* **INSTRUCTIONS FOR THE TASK**
Below are entries. Reproduce exactly the lines between the line holding "65: (412, 374, 0.21)" and the line holding "80: (336, 417, 0.20)", inclusive, and only those.

* **MATERIAL PROVIDED**
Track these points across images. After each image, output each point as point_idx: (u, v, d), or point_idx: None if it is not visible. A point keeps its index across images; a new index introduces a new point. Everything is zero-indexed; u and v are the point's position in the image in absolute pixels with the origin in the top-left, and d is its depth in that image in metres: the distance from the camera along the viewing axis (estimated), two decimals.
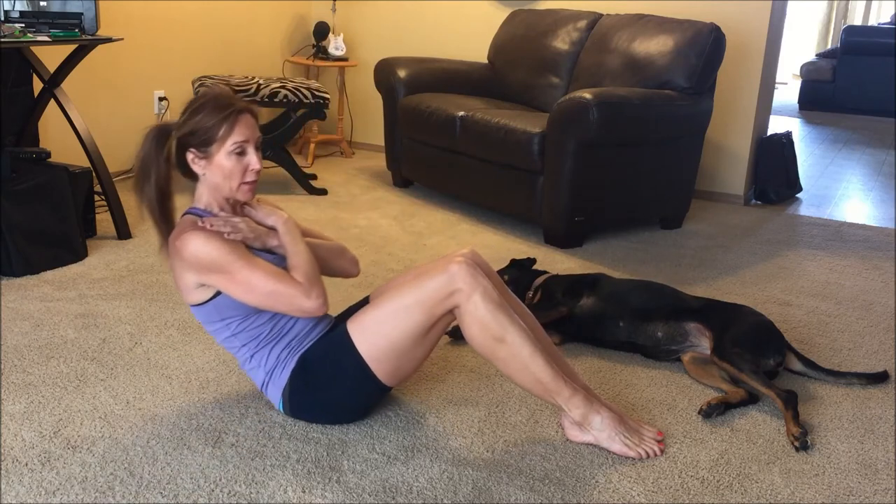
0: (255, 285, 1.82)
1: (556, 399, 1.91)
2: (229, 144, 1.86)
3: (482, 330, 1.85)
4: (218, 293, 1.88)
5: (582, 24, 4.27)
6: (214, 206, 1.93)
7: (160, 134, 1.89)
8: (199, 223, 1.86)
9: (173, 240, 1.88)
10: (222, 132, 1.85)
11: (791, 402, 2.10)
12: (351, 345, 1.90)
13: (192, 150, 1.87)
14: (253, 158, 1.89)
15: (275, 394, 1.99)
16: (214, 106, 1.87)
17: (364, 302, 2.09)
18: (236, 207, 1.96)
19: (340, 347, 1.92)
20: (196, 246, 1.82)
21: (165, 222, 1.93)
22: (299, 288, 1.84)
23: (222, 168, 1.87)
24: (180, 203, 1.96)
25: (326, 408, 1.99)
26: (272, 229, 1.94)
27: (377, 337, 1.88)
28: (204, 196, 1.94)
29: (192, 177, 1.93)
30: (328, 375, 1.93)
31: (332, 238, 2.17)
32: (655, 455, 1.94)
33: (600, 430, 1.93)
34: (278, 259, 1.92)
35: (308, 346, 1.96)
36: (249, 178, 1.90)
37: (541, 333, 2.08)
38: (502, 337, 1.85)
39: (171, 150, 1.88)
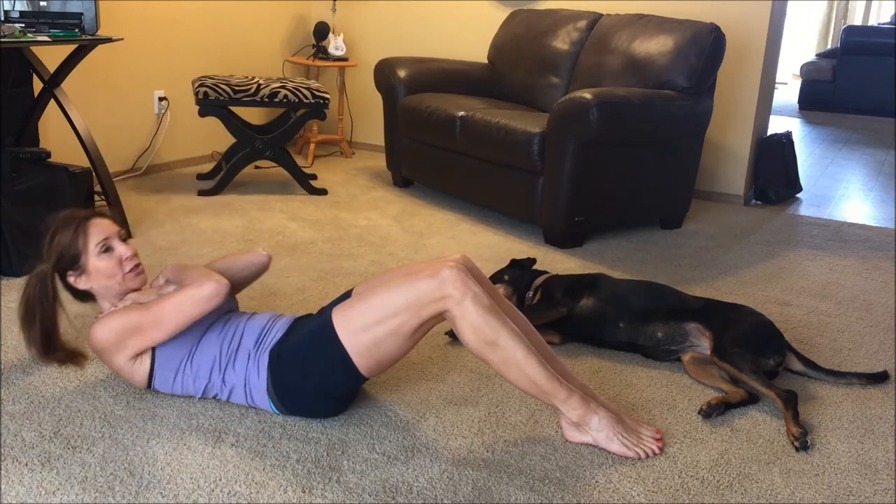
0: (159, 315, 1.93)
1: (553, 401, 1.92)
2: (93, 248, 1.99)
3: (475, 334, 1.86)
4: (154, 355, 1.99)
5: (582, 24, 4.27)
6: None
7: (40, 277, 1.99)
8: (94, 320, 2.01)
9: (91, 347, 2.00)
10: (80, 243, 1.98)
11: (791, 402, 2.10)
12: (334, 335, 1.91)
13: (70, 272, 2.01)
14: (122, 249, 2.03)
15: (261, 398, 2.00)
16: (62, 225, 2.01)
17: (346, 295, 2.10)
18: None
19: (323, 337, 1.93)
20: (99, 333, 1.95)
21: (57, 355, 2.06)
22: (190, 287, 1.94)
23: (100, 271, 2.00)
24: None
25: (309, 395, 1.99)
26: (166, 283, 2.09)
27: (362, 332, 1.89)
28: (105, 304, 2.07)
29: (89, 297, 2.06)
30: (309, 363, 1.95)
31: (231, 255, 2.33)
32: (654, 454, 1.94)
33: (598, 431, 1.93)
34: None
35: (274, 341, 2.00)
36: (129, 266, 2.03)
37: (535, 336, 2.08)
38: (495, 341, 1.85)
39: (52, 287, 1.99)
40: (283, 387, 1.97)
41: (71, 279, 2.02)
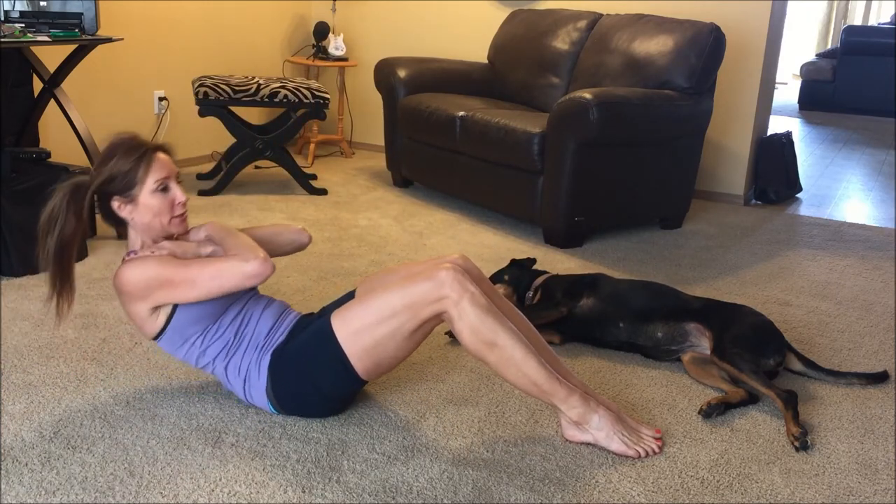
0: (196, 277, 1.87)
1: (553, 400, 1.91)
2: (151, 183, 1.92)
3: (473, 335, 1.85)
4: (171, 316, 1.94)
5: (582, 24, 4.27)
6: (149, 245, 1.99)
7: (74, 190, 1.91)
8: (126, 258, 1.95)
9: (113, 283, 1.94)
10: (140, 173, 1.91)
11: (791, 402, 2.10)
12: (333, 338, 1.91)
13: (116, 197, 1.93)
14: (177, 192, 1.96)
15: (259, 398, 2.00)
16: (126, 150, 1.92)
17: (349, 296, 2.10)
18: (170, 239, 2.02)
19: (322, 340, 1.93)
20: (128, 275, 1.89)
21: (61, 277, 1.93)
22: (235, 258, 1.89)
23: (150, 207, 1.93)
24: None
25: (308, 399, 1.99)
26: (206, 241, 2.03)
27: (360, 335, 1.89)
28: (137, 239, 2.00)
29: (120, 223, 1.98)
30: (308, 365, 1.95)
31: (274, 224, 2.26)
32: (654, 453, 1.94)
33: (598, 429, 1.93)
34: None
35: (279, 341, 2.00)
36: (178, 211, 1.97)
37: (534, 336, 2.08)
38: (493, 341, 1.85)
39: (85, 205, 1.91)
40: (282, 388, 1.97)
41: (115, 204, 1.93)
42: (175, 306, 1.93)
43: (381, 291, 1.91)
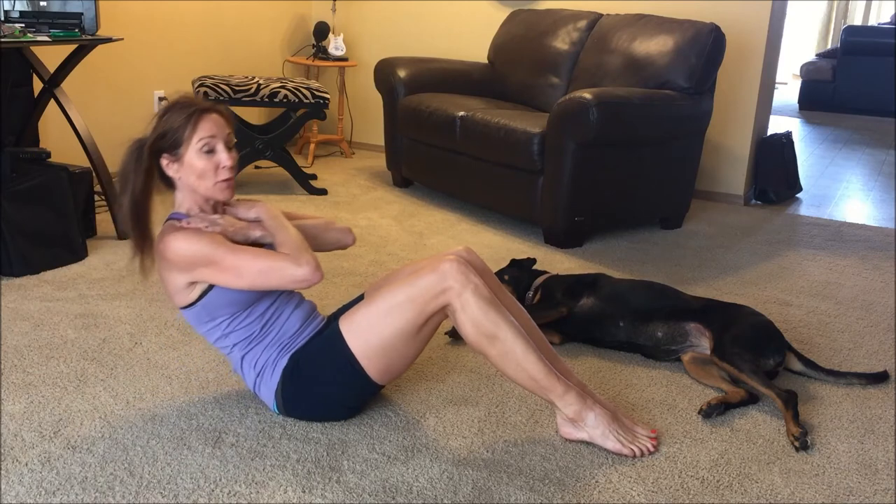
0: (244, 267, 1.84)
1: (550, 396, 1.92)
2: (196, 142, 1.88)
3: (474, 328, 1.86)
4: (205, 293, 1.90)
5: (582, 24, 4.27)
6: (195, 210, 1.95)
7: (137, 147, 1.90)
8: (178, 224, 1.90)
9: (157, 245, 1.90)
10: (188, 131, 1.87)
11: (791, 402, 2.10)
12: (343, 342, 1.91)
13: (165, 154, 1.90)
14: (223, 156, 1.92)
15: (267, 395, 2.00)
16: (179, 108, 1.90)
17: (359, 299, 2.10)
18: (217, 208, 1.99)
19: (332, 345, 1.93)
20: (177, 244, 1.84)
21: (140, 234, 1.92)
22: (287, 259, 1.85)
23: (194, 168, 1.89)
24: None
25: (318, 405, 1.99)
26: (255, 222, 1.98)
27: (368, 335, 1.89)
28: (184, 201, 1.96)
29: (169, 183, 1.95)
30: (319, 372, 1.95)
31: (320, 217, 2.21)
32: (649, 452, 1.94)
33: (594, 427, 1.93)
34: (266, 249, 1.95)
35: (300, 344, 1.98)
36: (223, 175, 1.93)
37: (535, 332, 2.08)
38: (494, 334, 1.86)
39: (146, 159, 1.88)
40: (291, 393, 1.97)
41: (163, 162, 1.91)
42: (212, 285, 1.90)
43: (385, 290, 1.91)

* * *

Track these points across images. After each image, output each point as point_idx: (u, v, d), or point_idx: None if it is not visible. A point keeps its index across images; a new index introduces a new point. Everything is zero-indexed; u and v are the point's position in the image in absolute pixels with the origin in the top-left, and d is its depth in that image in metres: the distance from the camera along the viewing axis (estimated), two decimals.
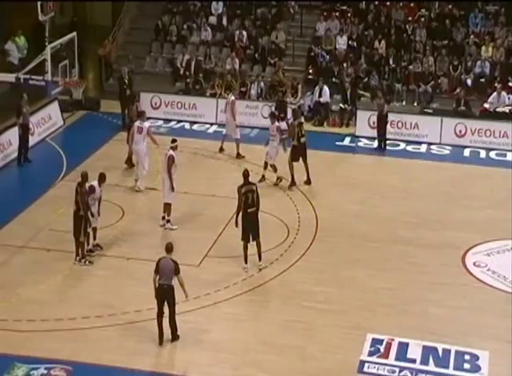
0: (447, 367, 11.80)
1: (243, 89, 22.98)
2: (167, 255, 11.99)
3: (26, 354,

---

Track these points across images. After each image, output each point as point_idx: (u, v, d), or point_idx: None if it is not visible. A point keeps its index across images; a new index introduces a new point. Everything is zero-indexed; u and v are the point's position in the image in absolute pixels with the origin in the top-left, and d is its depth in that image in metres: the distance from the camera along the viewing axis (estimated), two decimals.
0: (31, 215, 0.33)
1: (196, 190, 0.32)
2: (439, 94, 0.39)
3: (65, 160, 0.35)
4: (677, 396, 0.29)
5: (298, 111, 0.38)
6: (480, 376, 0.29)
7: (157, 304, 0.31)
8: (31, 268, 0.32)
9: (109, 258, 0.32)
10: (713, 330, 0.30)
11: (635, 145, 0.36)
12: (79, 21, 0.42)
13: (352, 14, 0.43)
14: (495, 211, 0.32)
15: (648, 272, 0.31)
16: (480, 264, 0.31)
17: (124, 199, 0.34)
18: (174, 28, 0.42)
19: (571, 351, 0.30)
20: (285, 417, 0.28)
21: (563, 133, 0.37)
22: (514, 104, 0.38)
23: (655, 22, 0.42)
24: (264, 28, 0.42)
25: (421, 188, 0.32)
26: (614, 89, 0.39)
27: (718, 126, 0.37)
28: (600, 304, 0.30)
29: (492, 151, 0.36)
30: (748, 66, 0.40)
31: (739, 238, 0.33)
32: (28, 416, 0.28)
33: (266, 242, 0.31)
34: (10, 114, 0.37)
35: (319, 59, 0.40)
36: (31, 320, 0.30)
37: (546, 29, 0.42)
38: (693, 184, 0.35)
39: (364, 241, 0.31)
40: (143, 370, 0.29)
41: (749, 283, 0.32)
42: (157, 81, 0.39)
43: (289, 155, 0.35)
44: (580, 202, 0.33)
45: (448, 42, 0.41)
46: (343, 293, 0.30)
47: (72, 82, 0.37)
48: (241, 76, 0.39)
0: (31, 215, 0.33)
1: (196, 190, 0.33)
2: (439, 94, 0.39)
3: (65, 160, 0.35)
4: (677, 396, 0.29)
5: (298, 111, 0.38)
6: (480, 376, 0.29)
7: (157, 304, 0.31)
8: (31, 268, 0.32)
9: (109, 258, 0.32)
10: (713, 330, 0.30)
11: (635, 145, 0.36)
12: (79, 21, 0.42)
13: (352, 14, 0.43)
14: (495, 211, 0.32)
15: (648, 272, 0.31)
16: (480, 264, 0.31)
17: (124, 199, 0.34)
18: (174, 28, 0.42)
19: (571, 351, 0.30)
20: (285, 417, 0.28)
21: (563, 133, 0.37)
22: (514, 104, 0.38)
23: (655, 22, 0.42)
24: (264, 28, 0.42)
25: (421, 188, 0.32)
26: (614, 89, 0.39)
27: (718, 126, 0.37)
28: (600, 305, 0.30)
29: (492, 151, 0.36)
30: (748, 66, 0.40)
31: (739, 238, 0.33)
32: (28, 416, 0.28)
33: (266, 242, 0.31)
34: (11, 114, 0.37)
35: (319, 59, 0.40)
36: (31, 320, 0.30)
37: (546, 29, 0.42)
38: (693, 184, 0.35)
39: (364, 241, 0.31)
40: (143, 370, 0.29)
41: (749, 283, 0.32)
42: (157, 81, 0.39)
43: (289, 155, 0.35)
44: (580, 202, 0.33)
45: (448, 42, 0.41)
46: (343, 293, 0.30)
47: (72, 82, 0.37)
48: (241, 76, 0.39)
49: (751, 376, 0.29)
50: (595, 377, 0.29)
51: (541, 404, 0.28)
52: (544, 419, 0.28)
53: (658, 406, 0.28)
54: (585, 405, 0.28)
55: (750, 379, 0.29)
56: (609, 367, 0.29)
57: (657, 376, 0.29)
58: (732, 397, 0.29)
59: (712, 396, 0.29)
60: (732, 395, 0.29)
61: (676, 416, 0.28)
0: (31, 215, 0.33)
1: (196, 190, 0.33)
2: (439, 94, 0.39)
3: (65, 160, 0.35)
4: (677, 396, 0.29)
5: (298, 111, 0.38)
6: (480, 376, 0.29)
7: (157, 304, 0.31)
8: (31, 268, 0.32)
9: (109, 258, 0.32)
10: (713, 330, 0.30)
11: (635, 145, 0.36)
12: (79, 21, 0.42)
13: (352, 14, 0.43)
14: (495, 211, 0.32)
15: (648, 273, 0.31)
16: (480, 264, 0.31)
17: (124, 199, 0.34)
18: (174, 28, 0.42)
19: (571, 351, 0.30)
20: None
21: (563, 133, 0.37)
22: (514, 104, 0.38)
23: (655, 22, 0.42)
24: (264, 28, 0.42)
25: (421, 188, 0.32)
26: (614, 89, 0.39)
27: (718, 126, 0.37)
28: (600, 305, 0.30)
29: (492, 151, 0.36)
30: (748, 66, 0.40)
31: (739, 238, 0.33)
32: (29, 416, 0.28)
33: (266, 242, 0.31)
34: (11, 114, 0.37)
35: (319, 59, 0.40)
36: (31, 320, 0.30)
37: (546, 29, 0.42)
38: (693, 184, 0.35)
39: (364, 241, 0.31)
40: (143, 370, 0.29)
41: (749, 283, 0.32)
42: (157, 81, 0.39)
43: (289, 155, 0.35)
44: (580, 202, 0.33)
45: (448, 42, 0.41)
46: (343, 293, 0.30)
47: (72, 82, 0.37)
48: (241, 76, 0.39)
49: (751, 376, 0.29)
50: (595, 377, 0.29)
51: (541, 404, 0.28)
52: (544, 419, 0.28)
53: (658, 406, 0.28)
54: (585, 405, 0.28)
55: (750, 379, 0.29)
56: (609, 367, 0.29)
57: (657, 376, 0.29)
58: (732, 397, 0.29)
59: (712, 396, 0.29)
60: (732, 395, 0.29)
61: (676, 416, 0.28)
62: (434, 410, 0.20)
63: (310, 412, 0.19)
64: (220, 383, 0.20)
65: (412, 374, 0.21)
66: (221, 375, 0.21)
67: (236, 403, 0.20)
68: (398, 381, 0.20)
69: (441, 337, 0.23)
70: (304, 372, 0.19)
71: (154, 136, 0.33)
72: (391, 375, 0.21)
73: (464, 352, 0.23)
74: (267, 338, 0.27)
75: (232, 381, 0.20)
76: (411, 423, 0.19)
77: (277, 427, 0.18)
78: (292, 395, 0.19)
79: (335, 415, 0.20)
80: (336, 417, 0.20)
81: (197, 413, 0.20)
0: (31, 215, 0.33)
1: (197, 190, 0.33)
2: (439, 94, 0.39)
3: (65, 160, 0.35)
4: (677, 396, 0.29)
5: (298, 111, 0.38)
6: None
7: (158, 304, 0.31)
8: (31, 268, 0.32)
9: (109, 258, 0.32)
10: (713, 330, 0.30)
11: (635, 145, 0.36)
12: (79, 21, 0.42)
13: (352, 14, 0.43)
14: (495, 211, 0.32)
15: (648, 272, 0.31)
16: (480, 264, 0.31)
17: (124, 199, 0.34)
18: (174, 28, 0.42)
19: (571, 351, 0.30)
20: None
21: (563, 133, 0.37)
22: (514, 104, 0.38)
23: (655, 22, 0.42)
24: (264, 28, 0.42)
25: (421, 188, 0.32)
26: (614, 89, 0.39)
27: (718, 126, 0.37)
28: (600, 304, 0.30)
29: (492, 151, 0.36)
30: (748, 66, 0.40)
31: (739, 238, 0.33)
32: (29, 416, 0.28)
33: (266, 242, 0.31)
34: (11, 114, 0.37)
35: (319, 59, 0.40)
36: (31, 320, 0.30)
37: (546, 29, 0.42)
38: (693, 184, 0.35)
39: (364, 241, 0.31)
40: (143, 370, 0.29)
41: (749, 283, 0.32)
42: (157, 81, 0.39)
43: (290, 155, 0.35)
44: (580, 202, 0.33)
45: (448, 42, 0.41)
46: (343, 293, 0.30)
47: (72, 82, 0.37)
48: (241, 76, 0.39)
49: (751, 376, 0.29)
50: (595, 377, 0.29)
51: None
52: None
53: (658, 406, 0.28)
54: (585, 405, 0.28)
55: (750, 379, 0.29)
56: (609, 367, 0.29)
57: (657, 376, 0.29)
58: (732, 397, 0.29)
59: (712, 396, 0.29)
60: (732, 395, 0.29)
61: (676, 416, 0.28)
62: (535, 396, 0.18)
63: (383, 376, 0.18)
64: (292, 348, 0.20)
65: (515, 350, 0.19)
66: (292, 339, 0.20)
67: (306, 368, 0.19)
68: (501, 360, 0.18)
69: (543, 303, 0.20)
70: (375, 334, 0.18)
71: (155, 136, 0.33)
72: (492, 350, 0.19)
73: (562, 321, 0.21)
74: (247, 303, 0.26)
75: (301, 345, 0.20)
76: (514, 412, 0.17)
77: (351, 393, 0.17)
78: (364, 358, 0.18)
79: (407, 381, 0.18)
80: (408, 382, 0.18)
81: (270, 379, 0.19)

* **ANSWER FOR THIS EXERCISE**
65: (412, 374, 0.21)
66: (221, 375, 0.21)
67: (236, 403, 0.20)
68: (398, 381, 0.20)
69: (441, 337, 0.23)
70: (304, 372, 0.19)
71: (154, 136, 0.33)
72: (391, 375, 0.21)
73: (464, 352, 0.23)
74: (267, 338, 0.27)
75: (232, 381, 0.20)
76: (411, 423, 0.19)
77: (277, 427, 0.18)
78: (292, 395, 0.19)
79: (335, 415, 0.20)
80: (336, 417, 0.20)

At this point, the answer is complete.